Dataset entries:
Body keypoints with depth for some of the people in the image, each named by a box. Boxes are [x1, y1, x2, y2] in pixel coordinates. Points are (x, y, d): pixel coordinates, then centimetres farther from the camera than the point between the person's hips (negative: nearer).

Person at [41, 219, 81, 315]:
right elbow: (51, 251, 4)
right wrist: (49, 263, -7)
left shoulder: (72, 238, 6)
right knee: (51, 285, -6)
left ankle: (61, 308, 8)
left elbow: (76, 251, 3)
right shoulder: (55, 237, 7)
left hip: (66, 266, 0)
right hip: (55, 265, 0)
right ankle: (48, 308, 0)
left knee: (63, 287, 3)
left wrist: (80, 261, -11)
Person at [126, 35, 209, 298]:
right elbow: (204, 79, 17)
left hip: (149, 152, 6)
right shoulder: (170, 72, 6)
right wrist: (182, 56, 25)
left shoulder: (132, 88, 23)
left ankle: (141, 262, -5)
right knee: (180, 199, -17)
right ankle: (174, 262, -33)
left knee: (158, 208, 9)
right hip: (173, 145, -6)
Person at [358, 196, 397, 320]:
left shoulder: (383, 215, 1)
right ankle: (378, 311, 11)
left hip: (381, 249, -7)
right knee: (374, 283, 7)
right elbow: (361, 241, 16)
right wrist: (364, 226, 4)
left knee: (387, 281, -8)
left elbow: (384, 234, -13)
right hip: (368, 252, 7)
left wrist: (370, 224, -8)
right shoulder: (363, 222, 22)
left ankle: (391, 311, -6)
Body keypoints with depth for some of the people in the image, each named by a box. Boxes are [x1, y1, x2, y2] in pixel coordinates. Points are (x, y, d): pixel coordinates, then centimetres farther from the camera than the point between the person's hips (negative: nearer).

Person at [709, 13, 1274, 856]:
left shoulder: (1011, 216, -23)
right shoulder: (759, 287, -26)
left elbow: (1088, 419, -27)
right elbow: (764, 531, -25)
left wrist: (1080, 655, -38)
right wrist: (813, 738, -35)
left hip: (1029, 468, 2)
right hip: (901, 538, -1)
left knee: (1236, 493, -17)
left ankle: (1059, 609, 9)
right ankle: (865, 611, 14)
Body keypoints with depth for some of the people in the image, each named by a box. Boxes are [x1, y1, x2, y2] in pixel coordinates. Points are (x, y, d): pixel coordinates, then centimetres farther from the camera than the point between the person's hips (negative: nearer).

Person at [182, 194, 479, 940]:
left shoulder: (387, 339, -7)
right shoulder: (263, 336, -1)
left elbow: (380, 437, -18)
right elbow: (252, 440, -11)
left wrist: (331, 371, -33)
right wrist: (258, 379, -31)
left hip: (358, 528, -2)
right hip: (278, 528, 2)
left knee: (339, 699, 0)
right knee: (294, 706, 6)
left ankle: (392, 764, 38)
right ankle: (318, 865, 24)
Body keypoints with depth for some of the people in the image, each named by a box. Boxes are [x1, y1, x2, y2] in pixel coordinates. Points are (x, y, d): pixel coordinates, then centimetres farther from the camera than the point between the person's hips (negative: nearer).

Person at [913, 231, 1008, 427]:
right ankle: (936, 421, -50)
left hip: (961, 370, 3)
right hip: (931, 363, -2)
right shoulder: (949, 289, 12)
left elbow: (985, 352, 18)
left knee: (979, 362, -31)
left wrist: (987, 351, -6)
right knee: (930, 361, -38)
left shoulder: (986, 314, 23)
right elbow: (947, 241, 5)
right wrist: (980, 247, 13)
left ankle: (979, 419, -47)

# YOUR INSTRUCTIONS
Retype the records above exactly.

# OUTPUT FOR THIS TASK
Body keypoints with depth for some of the people in the image, each named by a box. Boxes are [x1, y1, x2, y2] in pixel coordinates. Points are (x, y, d): pixel coordinates, then centimetres farther from the camera than the point between the person's hips (negative: nearer).

Person at [41, 219, 81, 315]:
right elbow: (51, 251, 4)
right wrist: (49, 263, -7)
left shoulder: (72, 238, 6)
right knee: (51, 285, -6)
left ankle: (61, 308, 8)
left elbow: (76, 251, 3)
right shoulder: (55, 237, 7)
left hip: (66, 266, 0)
right hip: (55, 265, 0)
right ankle: (48, 308, 0)
left knee: (63, 287, 3)
left wrist: (80, 261, -11)
Person at [126, 35, 209, 298]:
right elbow: (204, 79, 17)
left hip: (149, 152, 6)
right shoulder: (170, 72, 6)
right wrist: (182, 56, 25)
left shoulder: (132, 88, 23)
left ankle: (141, 262, -5)
right knee: (180, 199, -17)
right ankle: (174, 262, -33)
left knee: (158, 208, 9)
right hip: (173, 145, -6)
Person at [358, 196, 397, 320]:
left shoulder: (383, 215, 1)
right ankle: (378, 311, 11)
left hip: (381, 249, -7)
right knee: (374, 283, 7)
right elbow: (361, 241, 16)
right wrist: (364, 226, 4)
left knee: (387, 281, -8)
left elbow: (384, 234, -13)
right hip: (368, 252, 7)
left wrist: (370, 224, -8)
right shoulder: (363, 222, 22)
left ankle: (391, 311, -6)
Body keypoints with depth for some of the people in the image, each named by a box. Boxes are [x1, y1, x2, y2] in pixel coordinates. Points are (x, y, d): pixel coordinates, then centimetres farther from the camera than the point between the person's hips (negative: nearer).

Person at [709, 13, 1274, 856]:
left shoulder: (1011, 216, -23)
right shoulder: (759, 287, -26)
left elbow: (1088, 419, -27)
right elbow: (764, 531, -25)
left wrist: (1080, 655, -38)
right wrist: (813, 738, -35)
left hip: (1029, 468, 2)
right hip: (901, 538, -1)
left knee: (1236, 493, -17)
left ankle: (1059, 609, 9)
right ankle: (865, 611, 14)
Body keypoints with depth for some of the people in the image, each named by a box. Boxes are [x1, y1, x2, y2] in pixel coordinates. Points are (x, y, d): pixel coordinates, then centimetres farther from the camera than the point between the person's hips (negative: nearer).

Person at [182, 194, 479, 940]:
left shoulder: (387, 339, -7)
right shoulder: (263, 336, -1)
left elbow: (380, 437, -18)
right elbow: (252, 440, -11)
left wrist: (331, 371, -33)
right wrist: (258, 379, -31)
left hip: (358, 528, -2)
right hip: (278, 528, 2)
left knee: (339, 699, 0)
right knee: (294, 706, 6)
left ankle: (392, 764, 38)
right ankle: (318, 865, 24)
Body keypoints with depth for some of the people in the image, each named by a box. Boxes are [x1, y1, x2, y2] in pixel coordinates. Points are (x, y, d): pixel coordinates, then centimetres farther from the camera than the point between the person's hips (negative: nearer).

Person at [913, 231, 1008, 427]:
right ankle: (936, 421, -50)
left hip: (961, 370, 3)
right hip: (931, 363, -2)
right shoulder: (949, 289, 12)
left elbow: (985, 352, 18)
left knee: (979, 362, -31)
left wrist: (987, 351, -6)
right knee: (930, 361, -38)
left shoulder: (986, 314, 23)
right elbow: (947, 241, 5)
right wrist: (980, 247, 13)
left ankle: (979, 419, -47)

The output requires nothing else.